Il y a à peine quelques jours, le nom de Patrik Laine circulait dans toutes les rumeurs d’échange comme une bombe que le Canadien avait absolument laissé tomber un peu sous le plafond salarial.
Sa dernière saison à Montréal avait été considérée comme décevante par certains, malgré un « rythme » de 32 buts tout au long de l’année.
Et surtout, son contrat de 8,7 millions de dollars représentait une prise au pied de Kent Hughes tandis que l’équipe a tenté de libérer de l’espace pour signer leurs jeunes stars.

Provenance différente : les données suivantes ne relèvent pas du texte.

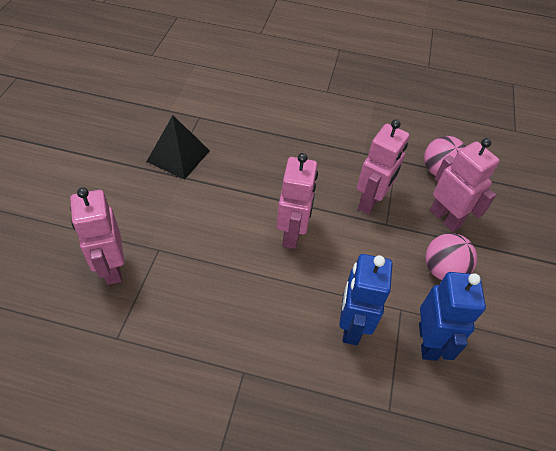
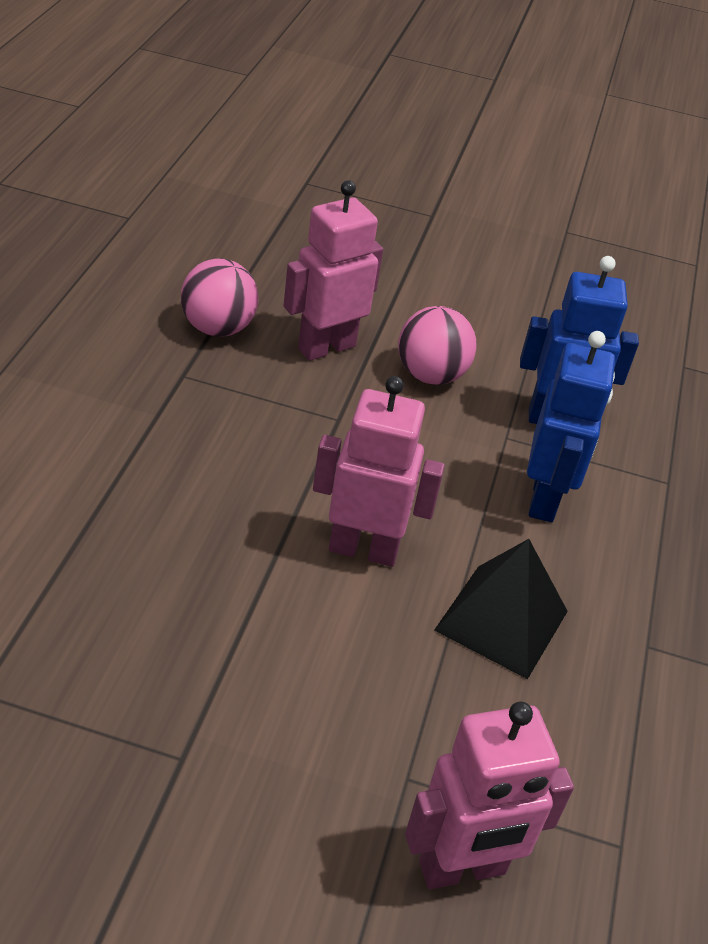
camera: 90 degrees left, 10 degrees down
(178, 156) = (121, 740): black pyramid -> black pyramid (501, 620)
(351, 326) = (545, 499): blue robot -> blue robot turned 90 degrees counterclockwise
(370, 202) = (287, 429): pink robot -> none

Les observateurs de la LNH, au moins une bonne partie d’entre eux, considéraient la laine comme le candidat parfait pour sacrifier. Mais contre toutes les prévisions, la réalité nous offre un scénario que peu de gens avaient vu.
Patrik Laine répond à la transaction présumée … pour la bouche de ses armes …

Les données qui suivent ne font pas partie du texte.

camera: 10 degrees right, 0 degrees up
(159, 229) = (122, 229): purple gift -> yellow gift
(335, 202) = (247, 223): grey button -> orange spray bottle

Ce matin encore, au Brossard Training Center, une surprise attendait le curieux: Patrik Laine était sur la glace. Non seulement cela, pas dans l’ombre, mais bien entouré de ses coéquipiers canadiens, participant activement à l’équipe informelle de l’équipe.
Loin d’un joueur désengagé ou quittant, Laine était une nouvelle énergie. Plus prudent, plus impliqué et nous osons le dire, plus souriant que d’habitude. La différence est surprenante.
Lors de sa première saison avec le Canadien, Patrik Laine a marqué 20 buts en seulement 52 matchs. Pas de trio régulier, insertion tardive en alignement, séquences marquées par des lésions du genou dans les louches et malgré tout … 20 buts.
Une contribution offensive inébranlable qui, dans une équipe parfois sur une offensive, a permis au CH d’obtenir une place en séries éliminatoires. Ce n’est rien. Nous parlons d’un joueur ici qui, dans de meilleures conditions, a peut-être enregistré 30. Ou même plus.
Et c’est précisément ce potentiel qui commence à refaire surface dans les discussions. Tony Marinaro, sur son podcast malade populaire, n’a pas hésité à relancer la conversation: sans atteindre le point de garantir une saison de 40 Goal, il dit qu’un tel scénario n’est pas impossible.
« Si les étoiles sont alignées », a-t-il déclaré. En d’autres termes: si la laine est saine, si elle est bien utilisée et surtout, si elle peut développer une chimie offensive avec Ivan Demidov et peut-être Kirby Dach … alors tout est possible.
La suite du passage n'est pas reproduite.